(Saved data entries)

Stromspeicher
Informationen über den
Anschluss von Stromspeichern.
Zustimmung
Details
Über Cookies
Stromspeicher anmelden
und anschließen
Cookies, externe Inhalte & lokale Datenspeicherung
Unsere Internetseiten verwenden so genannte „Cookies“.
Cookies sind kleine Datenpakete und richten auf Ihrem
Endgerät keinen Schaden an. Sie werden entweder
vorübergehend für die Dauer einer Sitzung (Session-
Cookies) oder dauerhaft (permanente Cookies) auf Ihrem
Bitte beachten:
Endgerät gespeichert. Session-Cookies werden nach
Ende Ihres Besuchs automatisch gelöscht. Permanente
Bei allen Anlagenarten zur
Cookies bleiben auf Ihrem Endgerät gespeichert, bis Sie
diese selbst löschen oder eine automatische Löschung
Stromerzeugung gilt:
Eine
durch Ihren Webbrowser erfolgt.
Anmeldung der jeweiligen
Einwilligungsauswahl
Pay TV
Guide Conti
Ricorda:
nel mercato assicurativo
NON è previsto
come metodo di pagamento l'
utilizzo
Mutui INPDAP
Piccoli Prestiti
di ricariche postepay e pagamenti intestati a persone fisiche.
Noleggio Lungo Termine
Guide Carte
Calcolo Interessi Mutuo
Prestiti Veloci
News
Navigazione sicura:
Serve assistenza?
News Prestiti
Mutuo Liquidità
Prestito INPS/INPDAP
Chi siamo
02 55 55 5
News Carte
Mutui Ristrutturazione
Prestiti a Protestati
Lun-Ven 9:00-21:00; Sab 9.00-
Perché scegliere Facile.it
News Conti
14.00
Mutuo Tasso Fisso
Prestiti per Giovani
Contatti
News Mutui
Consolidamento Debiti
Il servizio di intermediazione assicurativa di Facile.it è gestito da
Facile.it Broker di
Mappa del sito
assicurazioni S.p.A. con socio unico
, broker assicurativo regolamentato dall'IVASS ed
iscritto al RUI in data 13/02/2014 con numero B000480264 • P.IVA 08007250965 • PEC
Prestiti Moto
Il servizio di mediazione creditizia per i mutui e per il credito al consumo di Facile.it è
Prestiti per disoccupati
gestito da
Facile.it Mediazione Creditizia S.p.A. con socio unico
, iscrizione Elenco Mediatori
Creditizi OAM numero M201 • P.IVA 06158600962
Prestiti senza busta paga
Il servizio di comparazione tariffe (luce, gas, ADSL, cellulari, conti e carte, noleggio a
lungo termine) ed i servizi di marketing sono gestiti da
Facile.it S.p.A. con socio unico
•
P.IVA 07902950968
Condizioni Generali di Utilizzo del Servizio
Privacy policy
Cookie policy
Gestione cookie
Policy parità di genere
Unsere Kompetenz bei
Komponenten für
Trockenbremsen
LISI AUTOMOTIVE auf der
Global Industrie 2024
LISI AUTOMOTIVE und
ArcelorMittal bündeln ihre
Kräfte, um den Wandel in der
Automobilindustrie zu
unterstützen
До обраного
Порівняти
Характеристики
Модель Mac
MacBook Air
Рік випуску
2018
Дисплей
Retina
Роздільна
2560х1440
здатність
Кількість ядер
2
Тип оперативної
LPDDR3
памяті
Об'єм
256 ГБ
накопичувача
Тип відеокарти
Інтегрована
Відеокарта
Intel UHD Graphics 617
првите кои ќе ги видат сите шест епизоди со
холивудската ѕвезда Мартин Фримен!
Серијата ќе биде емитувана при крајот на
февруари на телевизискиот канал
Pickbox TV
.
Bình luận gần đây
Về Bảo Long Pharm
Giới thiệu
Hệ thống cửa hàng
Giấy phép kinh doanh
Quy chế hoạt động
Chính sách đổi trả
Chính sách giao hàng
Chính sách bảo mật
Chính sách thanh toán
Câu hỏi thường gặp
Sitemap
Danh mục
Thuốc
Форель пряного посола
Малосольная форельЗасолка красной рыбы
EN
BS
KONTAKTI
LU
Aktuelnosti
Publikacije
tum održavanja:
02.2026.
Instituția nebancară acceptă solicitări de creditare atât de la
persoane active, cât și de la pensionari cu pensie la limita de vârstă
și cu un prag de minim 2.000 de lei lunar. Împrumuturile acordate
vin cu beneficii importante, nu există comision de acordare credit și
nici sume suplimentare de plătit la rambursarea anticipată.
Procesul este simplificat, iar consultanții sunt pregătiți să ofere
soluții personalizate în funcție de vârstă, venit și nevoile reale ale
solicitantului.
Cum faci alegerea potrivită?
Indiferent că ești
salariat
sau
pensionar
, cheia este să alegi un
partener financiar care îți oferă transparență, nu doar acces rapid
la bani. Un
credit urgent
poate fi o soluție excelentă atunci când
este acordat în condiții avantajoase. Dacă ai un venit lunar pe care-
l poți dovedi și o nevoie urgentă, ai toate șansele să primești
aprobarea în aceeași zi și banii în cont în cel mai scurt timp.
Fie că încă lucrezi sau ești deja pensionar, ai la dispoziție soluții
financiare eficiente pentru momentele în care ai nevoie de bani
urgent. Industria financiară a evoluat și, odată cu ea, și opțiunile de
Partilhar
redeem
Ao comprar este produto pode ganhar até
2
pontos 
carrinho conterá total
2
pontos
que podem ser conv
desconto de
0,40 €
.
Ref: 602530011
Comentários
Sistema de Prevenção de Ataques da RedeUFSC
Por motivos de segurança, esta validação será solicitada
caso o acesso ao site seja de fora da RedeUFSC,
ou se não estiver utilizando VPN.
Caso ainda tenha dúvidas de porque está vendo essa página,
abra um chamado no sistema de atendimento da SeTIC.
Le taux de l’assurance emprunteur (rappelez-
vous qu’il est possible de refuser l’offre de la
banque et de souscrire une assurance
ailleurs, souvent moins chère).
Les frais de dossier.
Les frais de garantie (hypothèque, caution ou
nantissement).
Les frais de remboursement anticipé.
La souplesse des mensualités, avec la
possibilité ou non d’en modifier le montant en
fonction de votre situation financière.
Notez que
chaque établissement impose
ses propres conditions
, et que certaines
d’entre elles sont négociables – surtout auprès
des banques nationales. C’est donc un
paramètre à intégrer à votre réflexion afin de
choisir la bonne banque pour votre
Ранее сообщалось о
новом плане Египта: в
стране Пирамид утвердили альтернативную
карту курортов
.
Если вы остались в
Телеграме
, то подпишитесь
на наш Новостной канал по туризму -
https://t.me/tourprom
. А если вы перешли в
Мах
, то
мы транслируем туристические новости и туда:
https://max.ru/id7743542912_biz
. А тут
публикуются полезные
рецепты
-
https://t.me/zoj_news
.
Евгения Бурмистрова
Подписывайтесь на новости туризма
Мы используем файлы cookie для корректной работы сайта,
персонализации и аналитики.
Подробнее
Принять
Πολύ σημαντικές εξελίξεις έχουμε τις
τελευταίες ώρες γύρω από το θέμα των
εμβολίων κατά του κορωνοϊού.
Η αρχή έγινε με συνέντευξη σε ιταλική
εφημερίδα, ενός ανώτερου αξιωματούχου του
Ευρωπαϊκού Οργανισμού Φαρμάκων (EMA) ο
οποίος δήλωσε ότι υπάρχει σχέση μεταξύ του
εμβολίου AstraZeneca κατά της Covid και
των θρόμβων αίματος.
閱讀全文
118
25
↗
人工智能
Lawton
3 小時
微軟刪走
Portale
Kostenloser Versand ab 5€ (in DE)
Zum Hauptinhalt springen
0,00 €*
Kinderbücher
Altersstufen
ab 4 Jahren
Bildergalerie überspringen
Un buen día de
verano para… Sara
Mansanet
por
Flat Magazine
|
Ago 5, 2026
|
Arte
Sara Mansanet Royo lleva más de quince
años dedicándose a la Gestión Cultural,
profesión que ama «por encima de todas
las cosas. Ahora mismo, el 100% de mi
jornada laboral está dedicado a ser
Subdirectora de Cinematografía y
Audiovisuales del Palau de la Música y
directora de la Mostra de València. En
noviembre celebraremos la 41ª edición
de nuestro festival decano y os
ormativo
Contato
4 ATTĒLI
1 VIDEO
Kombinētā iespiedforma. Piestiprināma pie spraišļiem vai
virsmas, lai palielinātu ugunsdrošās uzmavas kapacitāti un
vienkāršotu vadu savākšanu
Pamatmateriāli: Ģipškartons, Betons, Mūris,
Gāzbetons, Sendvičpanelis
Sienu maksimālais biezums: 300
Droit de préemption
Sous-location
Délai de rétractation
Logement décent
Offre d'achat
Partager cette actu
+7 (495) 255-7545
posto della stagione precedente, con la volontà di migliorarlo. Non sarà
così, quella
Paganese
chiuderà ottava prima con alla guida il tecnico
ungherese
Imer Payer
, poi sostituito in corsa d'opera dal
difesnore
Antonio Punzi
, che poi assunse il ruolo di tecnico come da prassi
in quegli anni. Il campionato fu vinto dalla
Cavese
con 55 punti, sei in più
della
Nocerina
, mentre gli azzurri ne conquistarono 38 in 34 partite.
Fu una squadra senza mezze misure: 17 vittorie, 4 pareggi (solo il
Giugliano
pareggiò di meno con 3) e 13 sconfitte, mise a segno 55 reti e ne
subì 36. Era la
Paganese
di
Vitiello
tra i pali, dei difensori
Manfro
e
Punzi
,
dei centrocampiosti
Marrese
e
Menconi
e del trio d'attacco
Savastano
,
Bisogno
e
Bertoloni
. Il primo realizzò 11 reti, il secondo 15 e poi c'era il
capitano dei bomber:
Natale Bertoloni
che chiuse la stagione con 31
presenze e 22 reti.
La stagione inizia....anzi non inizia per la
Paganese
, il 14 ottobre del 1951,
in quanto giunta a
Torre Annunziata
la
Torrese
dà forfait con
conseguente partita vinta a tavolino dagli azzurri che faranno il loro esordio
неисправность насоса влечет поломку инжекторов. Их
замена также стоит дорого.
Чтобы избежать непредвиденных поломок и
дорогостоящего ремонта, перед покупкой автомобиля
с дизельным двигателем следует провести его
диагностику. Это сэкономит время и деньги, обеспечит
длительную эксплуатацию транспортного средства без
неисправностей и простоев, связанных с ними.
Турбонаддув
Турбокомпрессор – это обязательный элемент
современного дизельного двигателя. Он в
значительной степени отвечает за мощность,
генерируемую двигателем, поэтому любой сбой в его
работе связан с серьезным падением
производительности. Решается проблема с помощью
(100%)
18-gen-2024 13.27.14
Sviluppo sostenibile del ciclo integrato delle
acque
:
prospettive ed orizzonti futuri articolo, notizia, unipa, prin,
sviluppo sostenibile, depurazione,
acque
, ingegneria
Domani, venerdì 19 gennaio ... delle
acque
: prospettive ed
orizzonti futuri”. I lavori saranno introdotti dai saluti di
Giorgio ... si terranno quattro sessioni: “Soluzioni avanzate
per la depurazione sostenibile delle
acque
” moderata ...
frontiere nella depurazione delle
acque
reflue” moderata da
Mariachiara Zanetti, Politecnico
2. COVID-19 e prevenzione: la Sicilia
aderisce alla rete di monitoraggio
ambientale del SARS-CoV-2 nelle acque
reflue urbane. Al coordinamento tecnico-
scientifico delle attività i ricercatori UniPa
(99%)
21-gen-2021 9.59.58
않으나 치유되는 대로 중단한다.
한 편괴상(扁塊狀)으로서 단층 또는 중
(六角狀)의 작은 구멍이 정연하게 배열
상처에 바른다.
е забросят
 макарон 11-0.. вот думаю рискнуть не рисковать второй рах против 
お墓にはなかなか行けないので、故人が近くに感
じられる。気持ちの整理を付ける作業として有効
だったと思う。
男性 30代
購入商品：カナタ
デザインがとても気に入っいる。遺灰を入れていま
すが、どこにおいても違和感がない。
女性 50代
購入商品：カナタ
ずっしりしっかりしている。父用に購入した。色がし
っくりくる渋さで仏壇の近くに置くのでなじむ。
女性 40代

▸ YOUR ASSIGNMENT: Reproduce word for word the stretch from the start of the data through the line containing "LISI AUTOMOTIVE auf der", both ends included.

▸ WRITTEN RESPONSE:
Stromspeicher
Informationen über den
Anschluss von Stromspeichern.
Zustimmung
Details
Über Cookies
Stromspeicher anmelden
und anschließen
Cookies, externe Inhalte & lokale Datenspeicherung
Unsere Internetseiten verwenden so genannte „Cookies“.
Cookies sind kleine Datenpakete und richten auf Ihrem
Endgerät keinen Schaden an. Sie werden entweder
vorübergehend für die Dauer einer Sitzung (Session-
Cookies) oder dauerhaft (permanente Cookies) auf Ihrem
Bitte beachten:
Endgerät gespeichert. Session-Cookies werden nach
Ende Ihres Besuchs automatisch gelöscht. Permanente
Bei allen Anlagenarten zur
Cookies bleiben auf Ihrem Endgerät gespeichert, bis Sie
diese selbst löschen oder eine automatische Löschung
Stromerzeugung gilt:
Eine
durch Ihren Webbrowser erfolgt.
Anmeldung der jeweiligen
Einwilligungsauswahl
Pay TV
Guide Conti
Ricorda:
nel mercato assicurativo
NON è previsto
come metodo di pagamento l'
utilizzo
Mutui INPDAP
Piccoli Prestiti
di ricariche postepay e pagamenti intestati a persone fisiche.
Noleggio Lungo Termine
Guide Carte
Calcolo Interessi Mutuo
Prestiti Veloci
News
Navigazione sicura:
Serve assistenza?
News Prestiti
Mutuo Liquidità
Prestito INPS/INPDAP
Chi siamo
02 55 55 5
News Carte
Mutui Ristrutturazione
Prestiti a Protestati
Lun-Ven 9:00-21:00; Sab 9.00-
Perché scegliere Facile.it
News Conti
14.00
Mutuo Tasso Fisso
Prestiti per Giovani
Contatti
News Mutui
Consolidamento Debiti
Il servizio di intermediazione assicurativa di Facile.it è gestito da
Facile.it Broker di
Mappa del sito
assicurazioni S.p.A. con socio unico
, broker assicurativo regolamentato dall'IVASS ed
iscritto al RUI in data 13/02/2014 con numero B000480264 • P.IVA 08007250965 • PEC
Prestiti Moto
Il servizio di mediazione creditizia per i mutui e per il credito al consumo di Facile.it è
Prestiti per disoccupati
gestito da
Facile.it Mediazione Creditizia S.p.A. con socio unico
, iscrizione Elenco Mediatori
Creditizi OAM numero M201 • P.IVA 06158600962
Prestiti senza busta paga
Il servizio di comparazione tariffe (luce, gas, ADSL, cellulari, conti e carte, noleggio a
lungo termine) ed i servizi di marketing sono gestiti da
Facile.it S.p.A. con socio unico
•
P.IVA 07902950968
Condizioni Generali di Utilizzo del Servizio
Privacy policy
Cookie policy
Gestione cookie
Policy parità di genere
Unsere Kompetenz bei
Komponenten für
Trockenbremsen
LISI AUTOMOTIVE auf der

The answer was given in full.